§ Instructions to follow:
Where the line with "that happens outside" appears below, start writing out lines exactly, and finish with the line with "activities. The goal", which is included; write out nothing else.

§ The records:
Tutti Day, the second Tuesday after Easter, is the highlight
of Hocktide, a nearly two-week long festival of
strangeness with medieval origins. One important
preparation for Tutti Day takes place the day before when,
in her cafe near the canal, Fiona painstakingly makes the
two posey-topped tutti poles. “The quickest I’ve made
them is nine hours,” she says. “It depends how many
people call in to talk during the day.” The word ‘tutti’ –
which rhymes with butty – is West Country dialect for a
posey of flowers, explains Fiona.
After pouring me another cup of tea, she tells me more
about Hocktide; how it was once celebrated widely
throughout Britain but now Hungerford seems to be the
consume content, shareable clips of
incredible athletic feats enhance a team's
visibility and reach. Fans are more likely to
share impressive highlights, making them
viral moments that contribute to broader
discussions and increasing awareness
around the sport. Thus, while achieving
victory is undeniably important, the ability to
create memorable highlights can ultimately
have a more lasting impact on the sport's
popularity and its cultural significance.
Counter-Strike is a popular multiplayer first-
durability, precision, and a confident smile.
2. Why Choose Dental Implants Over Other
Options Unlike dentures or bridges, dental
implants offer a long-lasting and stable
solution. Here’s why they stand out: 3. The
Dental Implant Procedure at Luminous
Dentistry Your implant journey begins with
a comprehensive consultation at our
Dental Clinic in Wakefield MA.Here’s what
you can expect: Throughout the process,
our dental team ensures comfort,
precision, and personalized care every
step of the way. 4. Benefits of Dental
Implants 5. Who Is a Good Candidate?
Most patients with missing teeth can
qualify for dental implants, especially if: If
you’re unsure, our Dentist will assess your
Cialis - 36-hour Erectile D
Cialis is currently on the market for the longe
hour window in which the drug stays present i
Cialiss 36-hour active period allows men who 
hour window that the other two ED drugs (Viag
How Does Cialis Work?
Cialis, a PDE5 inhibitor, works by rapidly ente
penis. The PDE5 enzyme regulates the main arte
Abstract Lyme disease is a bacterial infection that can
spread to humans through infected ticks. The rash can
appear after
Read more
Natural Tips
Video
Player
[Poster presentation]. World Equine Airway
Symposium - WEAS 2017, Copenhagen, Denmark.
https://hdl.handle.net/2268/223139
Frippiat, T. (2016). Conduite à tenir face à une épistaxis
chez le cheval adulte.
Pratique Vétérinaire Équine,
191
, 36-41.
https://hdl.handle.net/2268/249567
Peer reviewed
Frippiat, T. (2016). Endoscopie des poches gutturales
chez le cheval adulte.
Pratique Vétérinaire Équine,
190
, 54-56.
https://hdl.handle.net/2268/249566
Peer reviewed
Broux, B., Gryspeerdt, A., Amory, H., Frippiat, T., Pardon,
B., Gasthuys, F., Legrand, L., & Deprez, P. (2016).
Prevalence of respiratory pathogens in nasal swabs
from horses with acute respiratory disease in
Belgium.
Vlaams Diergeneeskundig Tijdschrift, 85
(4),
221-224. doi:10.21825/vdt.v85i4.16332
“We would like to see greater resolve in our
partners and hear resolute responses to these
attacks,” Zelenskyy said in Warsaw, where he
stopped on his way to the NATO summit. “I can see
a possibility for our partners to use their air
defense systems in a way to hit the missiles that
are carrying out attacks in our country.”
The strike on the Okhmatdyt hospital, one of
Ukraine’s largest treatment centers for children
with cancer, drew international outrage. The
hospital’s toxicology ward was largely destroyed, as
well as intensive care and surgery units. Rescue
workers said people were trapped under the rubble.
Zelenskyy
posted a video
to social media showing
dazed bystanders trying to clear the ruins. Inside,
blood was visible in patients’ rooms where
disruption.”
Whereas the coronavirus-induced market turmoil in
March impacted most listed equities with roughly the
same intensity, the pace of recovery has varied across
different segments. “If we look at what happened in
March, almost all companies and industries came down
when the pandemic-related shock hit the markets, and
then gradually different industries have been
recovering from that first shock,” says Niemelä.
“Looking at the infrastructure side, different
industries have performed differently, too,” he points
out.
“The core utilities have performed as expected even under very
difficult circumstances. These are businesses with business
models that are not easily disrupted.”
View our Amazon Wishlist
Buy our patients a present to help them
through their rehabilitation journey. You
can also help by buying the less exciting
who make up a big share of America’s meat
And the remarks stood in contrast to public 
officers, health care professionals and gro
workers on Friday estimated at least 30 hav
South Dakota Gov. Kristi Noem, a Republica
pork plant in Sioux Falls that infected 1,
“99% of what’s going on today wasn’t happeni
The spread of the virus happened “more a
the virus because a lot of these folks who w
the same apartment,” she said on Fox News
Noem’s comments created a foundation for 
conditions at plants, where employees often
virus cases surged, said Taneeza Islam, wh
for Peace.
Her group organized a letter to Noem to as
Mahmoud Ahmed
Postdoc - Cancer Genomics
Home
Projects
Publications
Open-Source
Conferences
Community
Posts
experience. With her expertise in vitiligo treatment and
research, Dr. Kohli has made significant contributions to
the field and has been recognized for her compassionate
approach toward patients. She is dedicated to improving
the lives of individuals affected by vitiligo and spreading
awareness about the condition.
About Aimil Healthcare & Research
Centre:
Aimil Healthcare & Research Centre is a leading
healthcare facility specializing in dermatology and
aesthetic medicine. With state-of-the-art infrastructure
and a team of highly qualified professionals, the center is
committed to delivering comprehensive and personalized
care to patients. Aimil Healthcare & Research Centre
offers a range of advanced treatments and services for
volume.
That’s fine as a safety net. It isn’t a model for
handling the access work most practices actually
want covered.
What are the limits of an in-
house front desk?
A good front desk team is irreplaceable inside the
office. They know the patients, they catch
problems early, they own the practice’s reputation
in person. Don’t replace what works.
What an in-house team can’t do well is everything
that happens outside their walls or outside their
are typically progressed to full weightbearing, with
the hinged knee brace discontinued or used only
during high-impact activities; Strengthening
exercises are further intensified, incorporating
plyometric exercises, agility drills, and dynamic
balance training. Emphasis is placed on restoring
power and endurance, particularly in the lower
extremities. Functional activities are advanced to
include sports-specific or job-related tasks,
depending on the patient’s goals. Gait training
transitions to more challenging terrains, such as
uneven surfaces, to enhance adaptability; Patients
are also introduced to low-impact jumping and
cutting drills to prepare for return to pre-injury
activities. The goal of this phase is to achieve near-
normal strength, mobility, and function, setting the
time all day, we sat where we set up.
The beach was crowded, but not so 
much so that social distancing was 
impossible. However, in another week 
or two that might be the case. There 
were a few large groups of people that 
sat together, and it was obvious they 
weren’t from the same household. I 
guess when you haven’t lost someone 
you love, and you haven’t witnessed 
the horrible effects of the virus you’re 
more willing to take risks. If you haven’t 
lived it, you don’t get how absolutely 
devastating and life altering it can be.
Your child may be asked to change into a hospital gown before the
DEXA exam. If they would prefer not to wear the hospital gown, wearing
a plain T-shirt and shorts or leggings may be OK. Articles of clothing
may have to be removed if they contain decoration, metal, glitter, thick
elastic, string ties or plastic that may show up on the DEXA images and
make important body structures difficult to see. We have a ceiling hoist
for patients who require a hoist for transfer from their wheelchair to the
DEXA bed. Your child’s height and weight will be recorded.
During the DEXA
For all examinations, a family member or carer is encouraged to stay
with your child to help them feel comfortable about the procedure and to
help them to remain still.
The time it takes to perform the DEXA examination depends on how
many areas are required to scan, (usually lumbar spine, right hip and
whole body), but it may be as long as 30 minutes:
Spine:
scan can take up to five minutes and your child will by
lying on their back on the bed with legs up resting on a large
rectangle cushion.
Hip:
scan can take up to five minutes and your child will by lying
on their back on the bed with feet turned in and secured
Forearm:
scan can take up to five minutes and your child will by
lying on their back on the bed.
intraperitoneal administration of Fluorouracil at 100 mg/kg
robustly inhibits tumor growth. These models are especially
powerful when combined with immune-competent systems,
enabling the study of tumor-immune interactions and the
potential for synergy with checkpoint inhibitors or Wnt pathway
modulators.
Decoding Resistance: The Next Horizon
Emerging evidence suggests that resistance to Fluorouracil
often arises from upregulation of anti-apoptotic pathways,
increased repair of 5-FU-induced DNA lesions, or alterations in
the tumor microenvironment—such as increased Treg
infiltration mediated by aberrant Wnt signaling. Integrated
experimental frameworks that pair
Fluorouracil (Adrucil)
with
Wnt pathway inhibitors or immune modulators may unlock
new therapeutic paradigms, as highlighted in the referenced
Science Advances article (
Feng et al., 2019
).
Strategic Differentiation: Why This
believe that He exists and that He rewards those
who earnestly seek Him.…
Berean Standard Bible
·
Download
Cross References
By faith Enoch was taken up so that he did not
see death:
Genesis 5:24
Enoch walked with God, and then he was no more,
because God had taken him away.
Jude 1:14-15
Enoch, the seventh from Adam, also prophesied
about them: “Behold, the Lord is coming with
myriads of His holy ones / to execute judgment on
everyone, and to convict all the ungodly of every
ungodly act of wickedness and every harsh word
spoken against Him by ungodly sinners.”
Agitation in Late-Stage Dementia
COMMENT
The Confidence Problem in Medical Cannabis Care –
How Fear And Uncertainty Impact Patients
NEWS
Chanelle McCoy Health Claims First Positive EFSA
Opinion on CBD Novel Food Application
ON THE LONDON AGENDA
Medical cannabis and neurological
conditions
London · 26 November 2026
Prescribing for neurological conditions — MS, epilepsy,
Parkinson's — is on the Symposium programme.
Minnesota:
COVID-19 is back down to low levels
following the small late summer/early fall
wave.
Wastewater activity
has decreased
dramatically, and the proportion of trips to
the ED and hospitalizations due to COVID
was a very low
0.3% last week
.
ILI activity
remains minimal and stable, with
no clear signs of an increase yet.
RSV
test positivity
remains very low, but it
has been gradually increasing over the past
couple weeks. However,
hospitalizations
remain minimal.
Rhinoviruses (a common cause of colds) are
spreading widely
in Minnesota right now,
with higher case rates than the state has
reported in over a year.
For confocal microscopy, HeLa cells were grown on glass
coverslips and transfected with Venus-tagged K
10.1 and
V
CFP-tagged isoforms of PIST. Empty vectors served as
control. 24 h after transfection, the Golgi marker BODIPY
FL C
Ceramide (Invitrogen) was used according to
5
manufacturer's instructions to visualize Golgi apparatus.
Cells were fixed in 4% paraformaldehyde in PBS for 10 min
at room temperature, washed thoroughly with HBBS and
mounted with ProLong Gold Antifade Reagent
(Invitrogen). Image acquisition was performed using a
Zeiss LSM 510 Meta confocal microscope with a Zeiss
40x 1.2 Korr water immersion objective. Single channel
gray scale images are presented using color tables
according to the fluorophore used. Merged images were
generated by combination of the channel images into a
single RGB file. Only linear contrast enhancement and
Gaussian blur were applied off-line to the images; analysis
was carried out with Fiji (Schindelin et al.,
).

§ Written answer:
that happens outside their walls or outside their
are typically progressed to full weightbearing, with
the hinged knee brace discontinued or used only
during high-impact activities; Strengthening
exercises are further intensified, incorporating
plyometric exercises, agility drills, and dynamic
balance training. Emphasis is placed on restoring
power and endurance, particularly in the lower
extremities. Functional activities are advanced to
include sports-specific or job-related tasks,
depending on the patient’s goals. Gait training
transitions to more challenging terrains, such as
uneven surfaces, to enhance adaptability; Patients
are also introduced to low-impact jumping and
cutting drills to prepare for return to pre-injury
activities. The goal of this phase is to achieve near-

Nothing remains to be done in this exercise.